The Patriot Act has left no sector of the United States unaffected. I worked as an employee of a credit union for two years, and several monitoring programs to prevent terrorist activities were in place due to the Patriot Act, including ones affecting a person as they apply for an account and then others that are enacted to track "suspicious" activity.

I myself am very for freedom of speech and see no excuse for its compromise, including the government's wishes to monitor and "protect" its citizenry (from themselves).

LaurieC said...

Librarians have an obligation to maintain confidentiality for all patrons. One thing that bothers me though, is when I hear librarians talk about how they value confidentiality and then they call a patron for a hold- next thing you know on the answering machine they say who they are calling for and what materials are waiting for them at the library. Often this occurs in an area when other patrons can hear the conversation, too.
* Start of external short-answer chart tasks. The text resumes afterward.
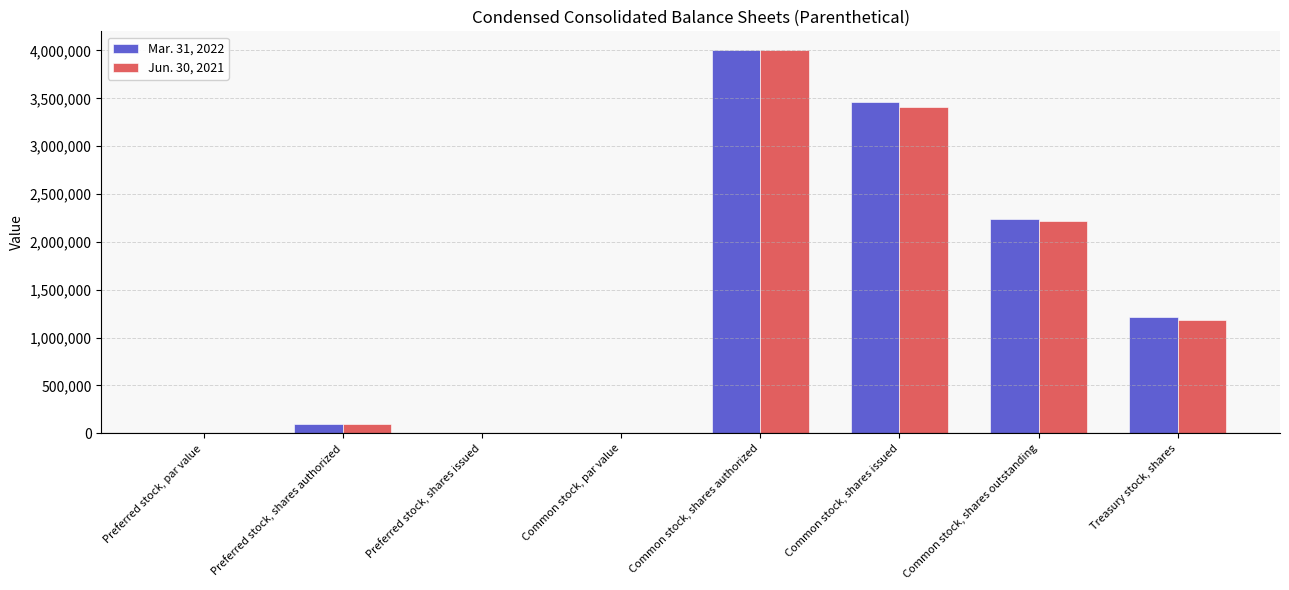

At which category is the sum across all series the highest?

Common stock, shares authorized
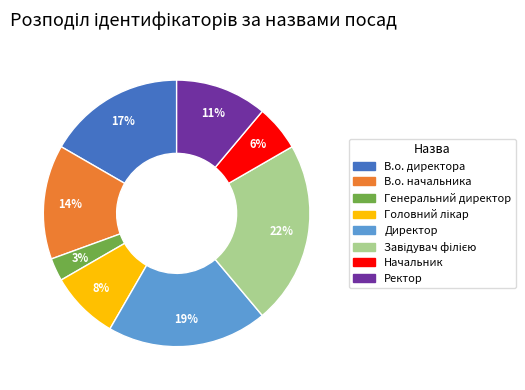

To the nearest percent, what is the difference between the largest and smallest slice percentages?

19%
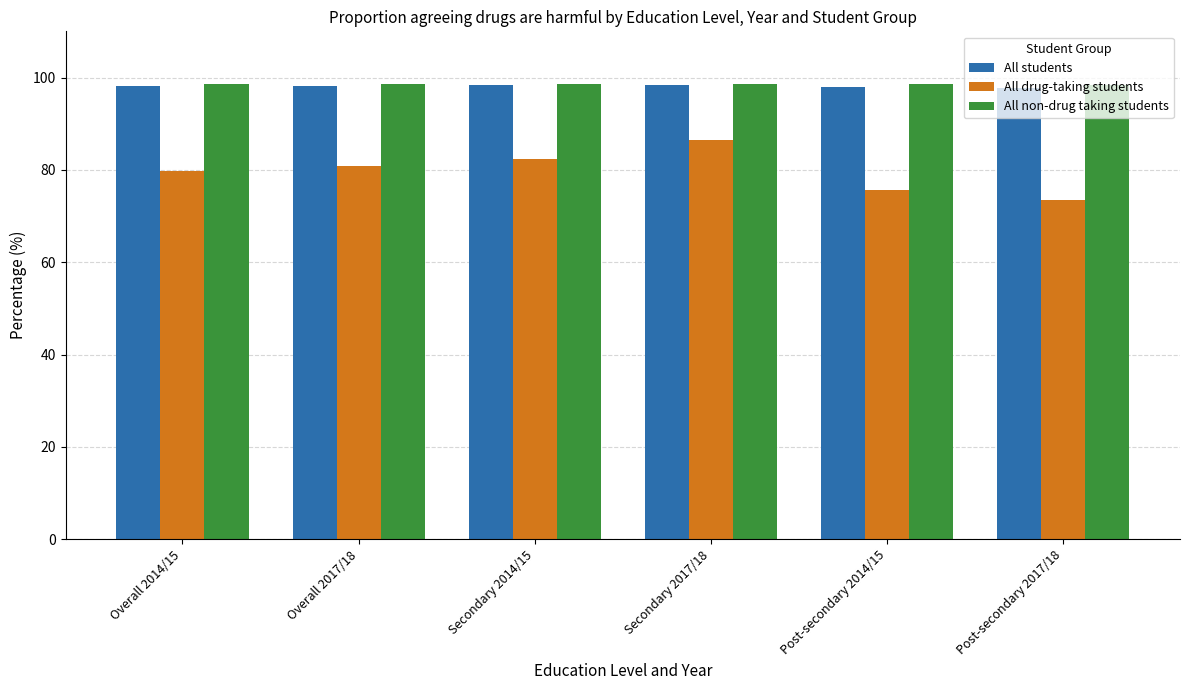

Which category has the highest value in the All drug-taking students series?

Secondary 2017/18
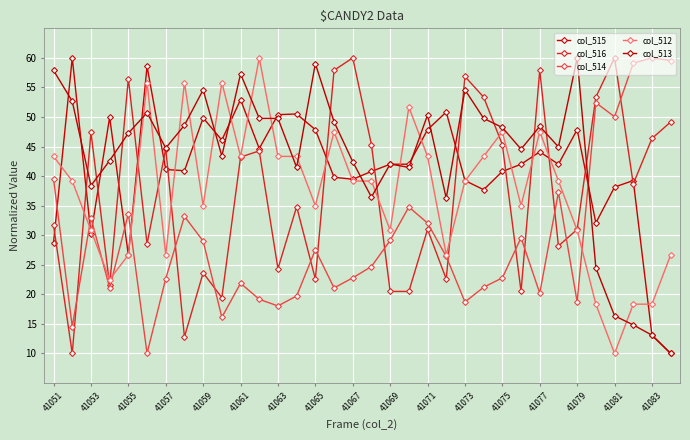

What is the difference between the second highest and minimum values in the col_513 series?

49.0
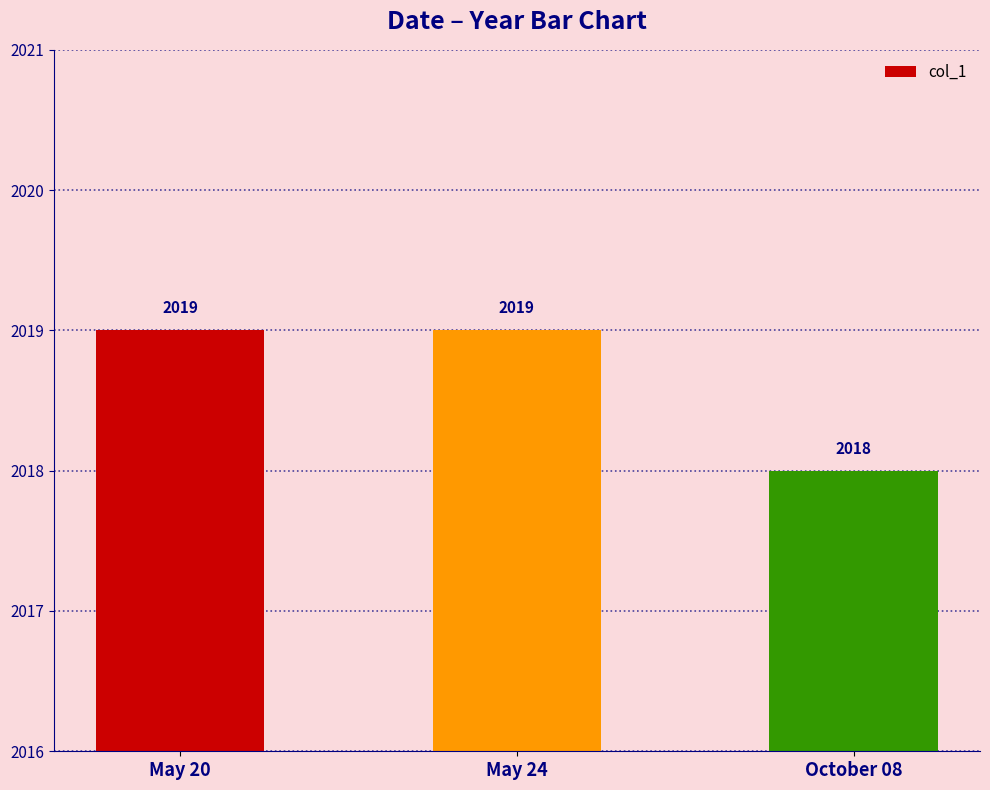

Are the bars grouped side by side (vs. stacked)?

No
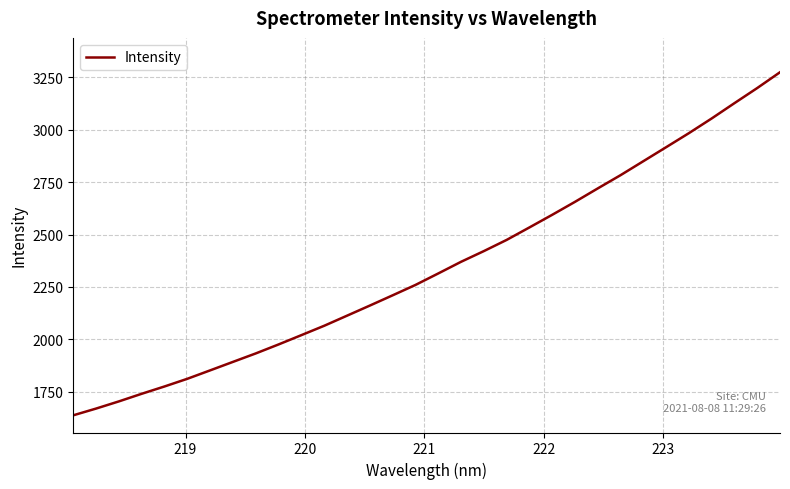

What is the difference between the second highest and minimum values?

1559.1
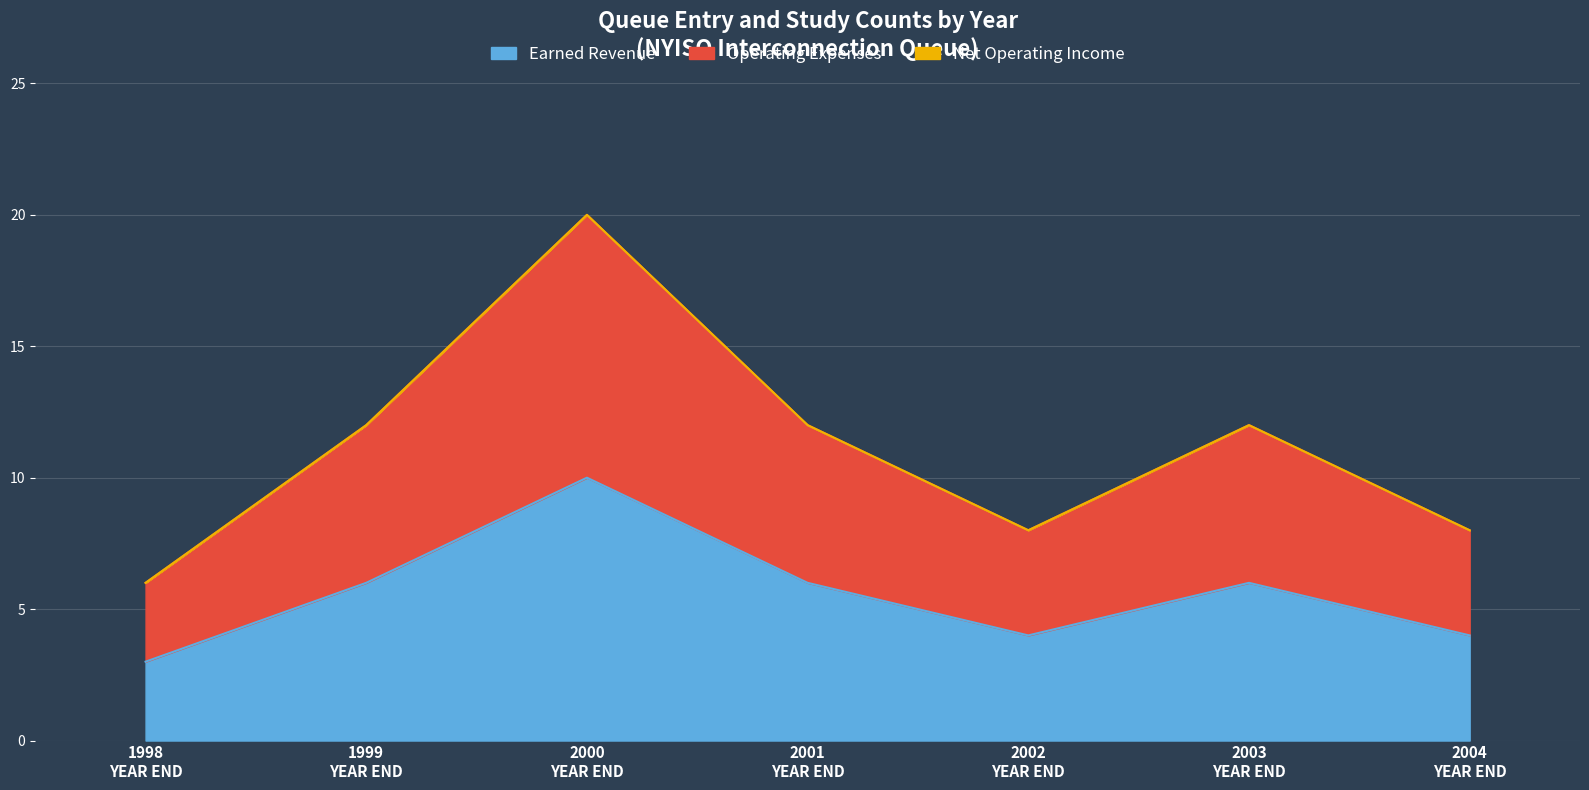

How many interior local peaks does the Earned Revenue series have?

2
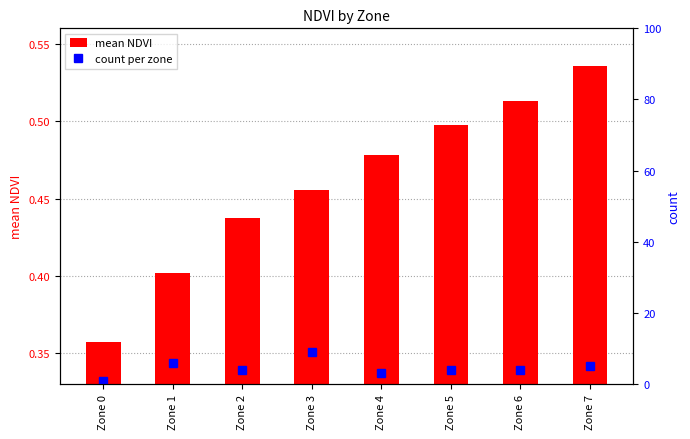

At which category does the chart reach its peak across all series?

Zone 3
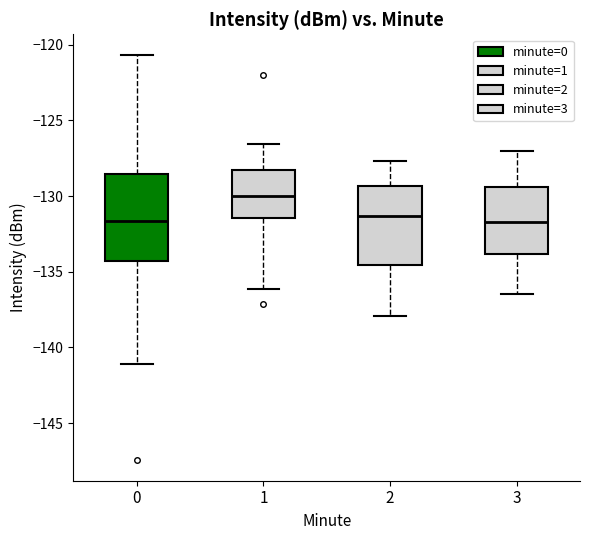

Which box is the tallest, from its lower edge to its upper edge?

0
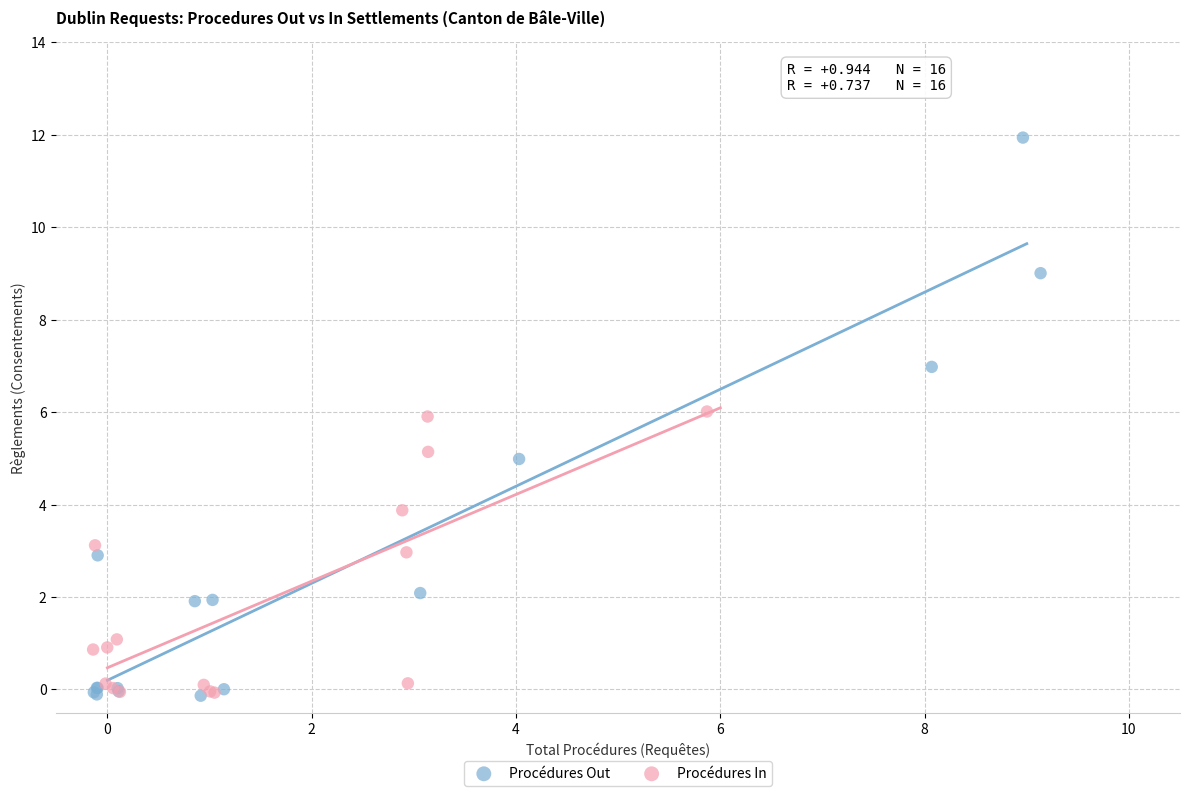

Which series has the largest Y range (max minus min)?

Procédures Out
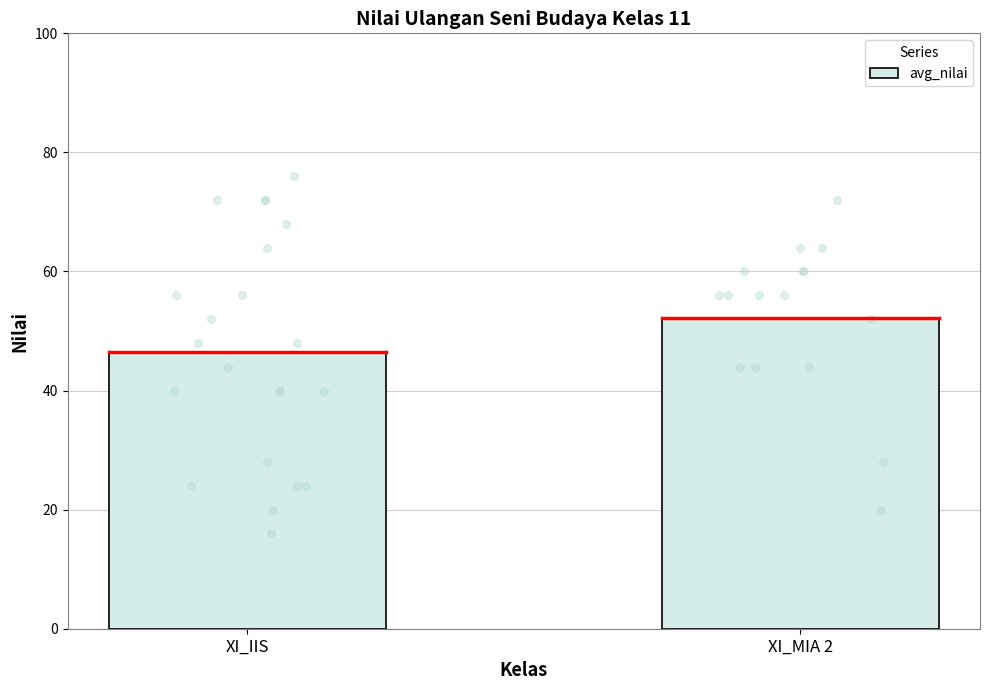

Approximately how many times larger is the value at XI_IIS compared to XI_MIA 2?

0.9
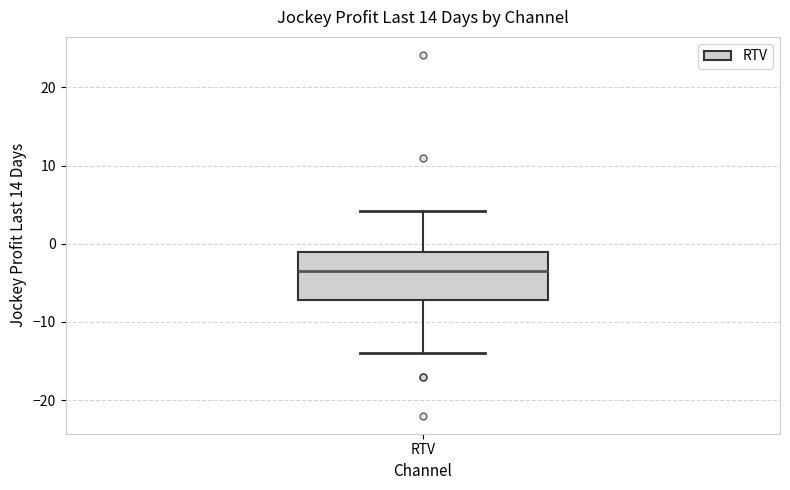

Where does the upper whisker of the box for RTV end on the y-axis? The values are not printed on the chart, so give them approximately, as read against the axis.

4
Other little things can be done to help along the confidentiality process, for instance, not maintaining a record of past books or material check out activity for a patron, or not having more information about a person in their record than absolutely necessary. While these seem fairly simple and maybe they are minute, it still helps us as libraries to feel we are doing what we can to increase the confidentiality in which we work afford our patrons.

MG said...

I do not approve the use of a patron's records by the government. The way to defend the privacy of patron's can be done in steps like the library's code.

Carin Monticello said...

It is important as librarian that we keep our patrons records confidential. However I feel that if law enforcement needs these records to prove guilt in a crime than we should comply with the request only after the proper procedures have been followed such as a subpoena or warrant. Without these documents I would not provide any information on a patron.